Tuesday, December 4, 2012
Executive summaries, objective statements and professional backgrounds are all different elements of a resume that students should be familiar with when crafting their own. While all of these details are not required on one resume, students can tailor the style, format and tone of their resumes to the type of roles they pursue. For those in the oil and gas industry, a straightforward, no-frills type of layout is key because the one thing that employers are looking for is that the candidate's talent and skills fits the stipulations of the job in question.
A Summary's Benefits
Have a lot of people applied to the job opening? If students are worried that their resumes will get tossed to the side with hundreds of others when applying for hot job opportunities, they might help boost their chances by providing a professional summary, or resume "hook." The intro should fall right after a student's name and contact information, and ultimately entice the audience with a clear, concise blurb about why they are perfect for the job. If they have had practicum experience or a past job role that aligns with exactly what the employer is looking for, then applicants should make sure to include this brief information right from the beginning.
While the introduction should be short, students must still spend time crafting, reading and rereading it several times to make sure that they have only included the most valuable and important information. Essentially, the statement will either lure the recruiter to continue reading further or lead them to discard the applicant and move on to the next one.

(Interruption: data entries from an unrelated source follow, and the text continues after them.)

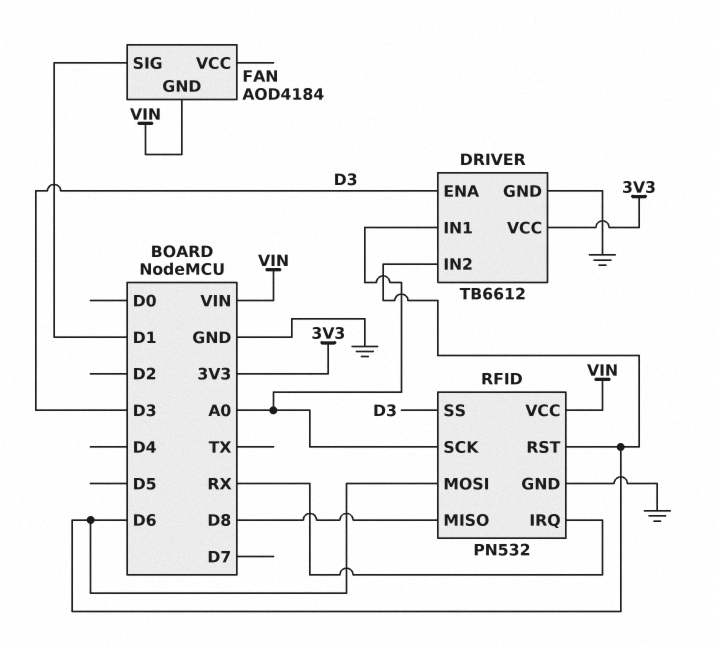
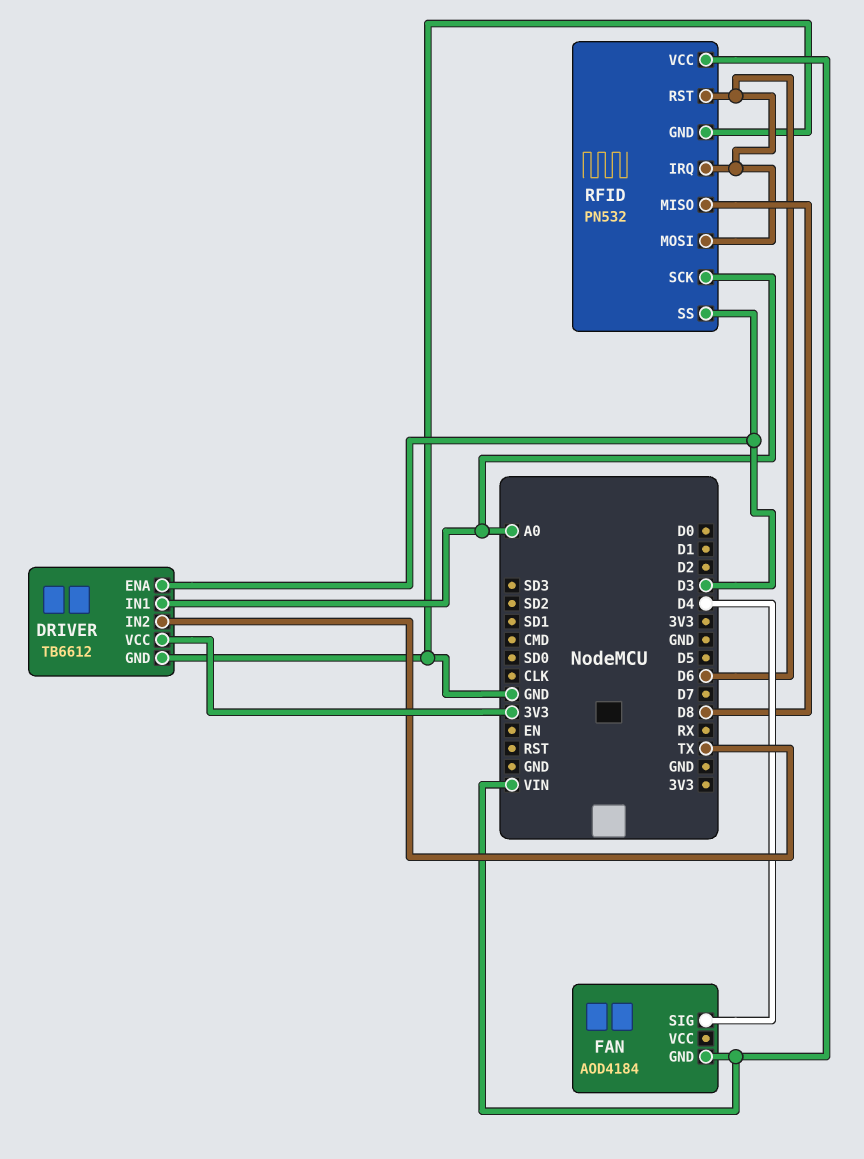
DRIVER pin IN2: D6 -> TX
FAN pin SIG: D1 -> D4
RFID pin IRQ: RX -> D6

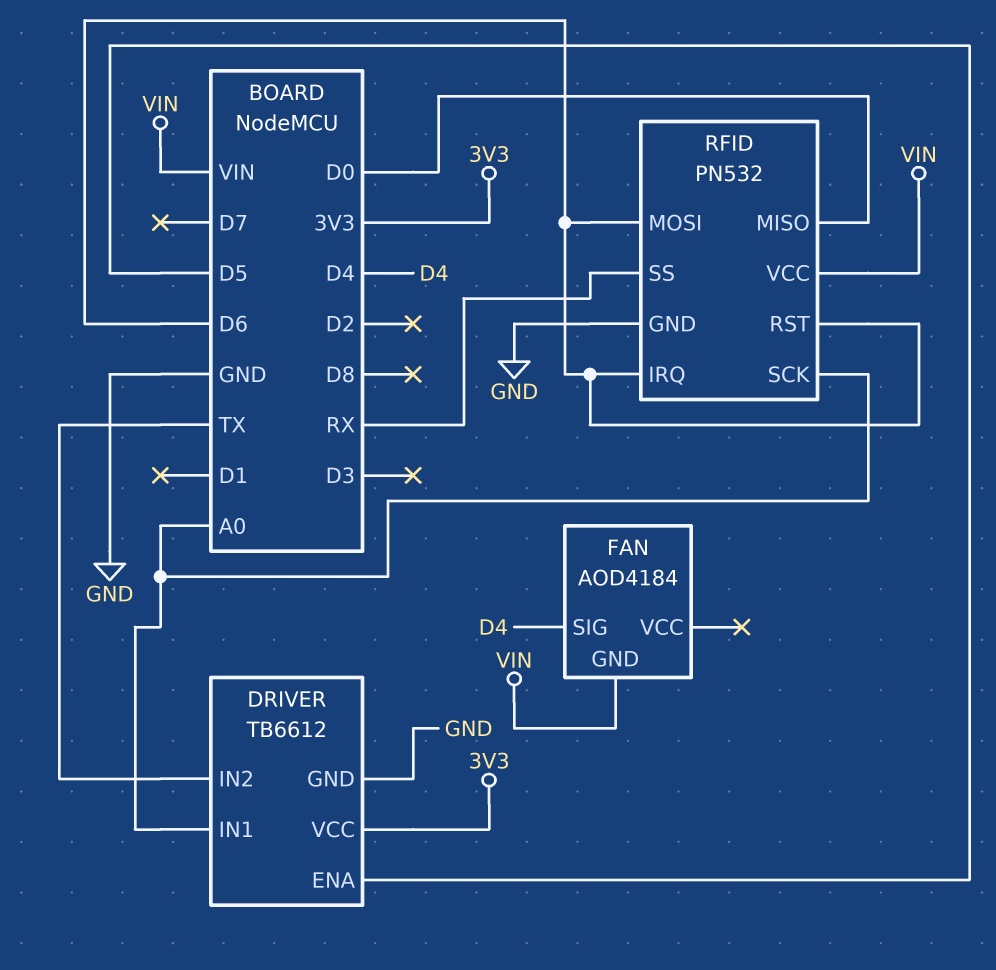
DRIVER pin ENA: D3 -> D5
RFID pin MISO: D8 -> D0
RFID pin SS: D3 -> RX

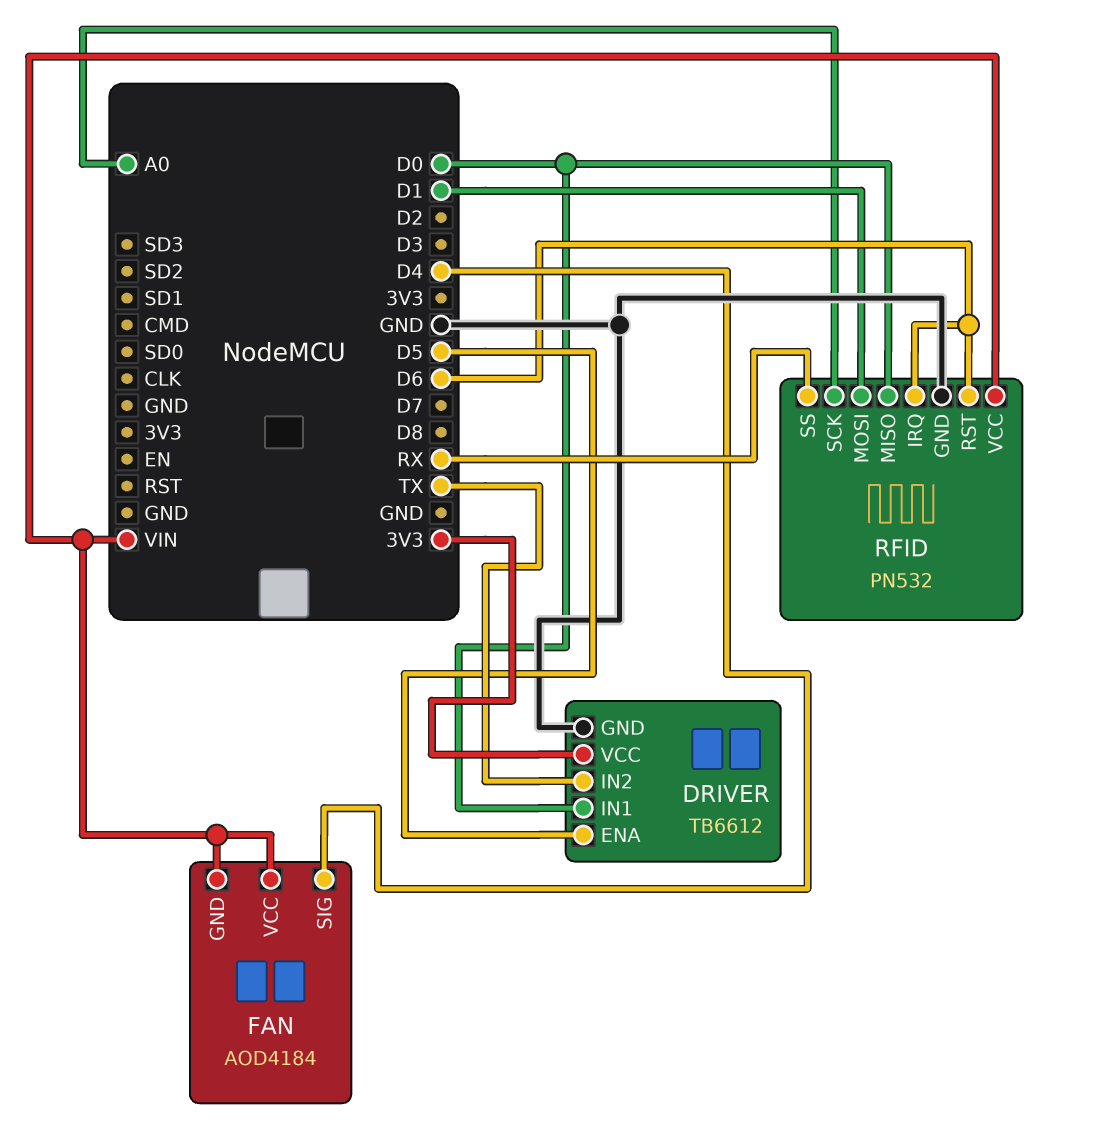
DRIVER pin IN1: A0 -> D0
FAN pin VCC: none -> VIN
RFID pin MOSI: D6 -> D1

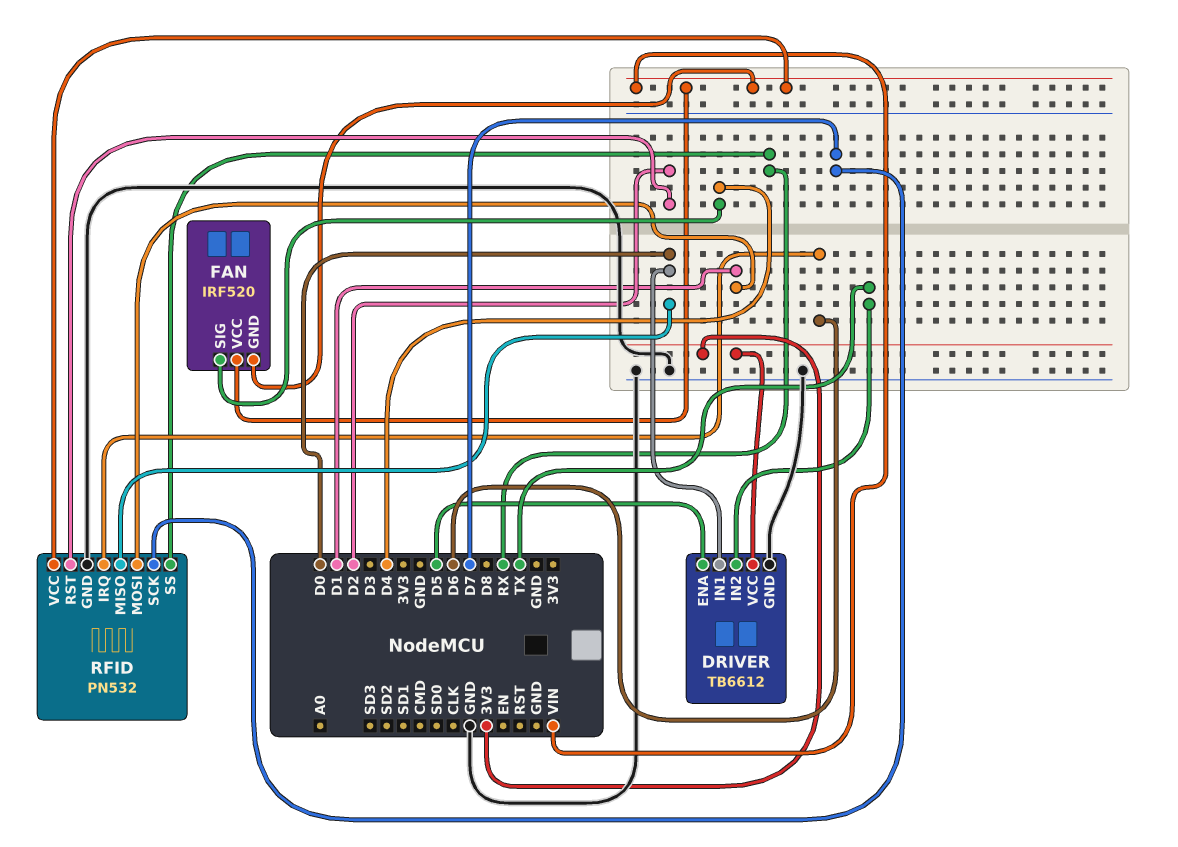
FAN: AOD4184 -> IRF520
RFID pin RST: D6 -> D2
RFID pin SCK: A0 -> D7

Even if students are lacking real world experience and have essentially picked up their skills in career training programs, they still should not fabricate or even exaggerate their prior work experience. Instead, applicants can just focus on the specific activities that have helped prepare them for this type of role, and use powerful verbs and adjectives to provide concrete examples for the reader. Ultimately, the point of a resume is not to trick a manager into hiring unqualified applicants - students should want to find a good fit as much as the recruiter does.
Proudly State Accomplishments
In life, resumes are one of the places where it is completely acceptable for people to talk themselves up to others. If students are proud of an award they received in an organization in college, they should certainly include that detail on their resume under the related category.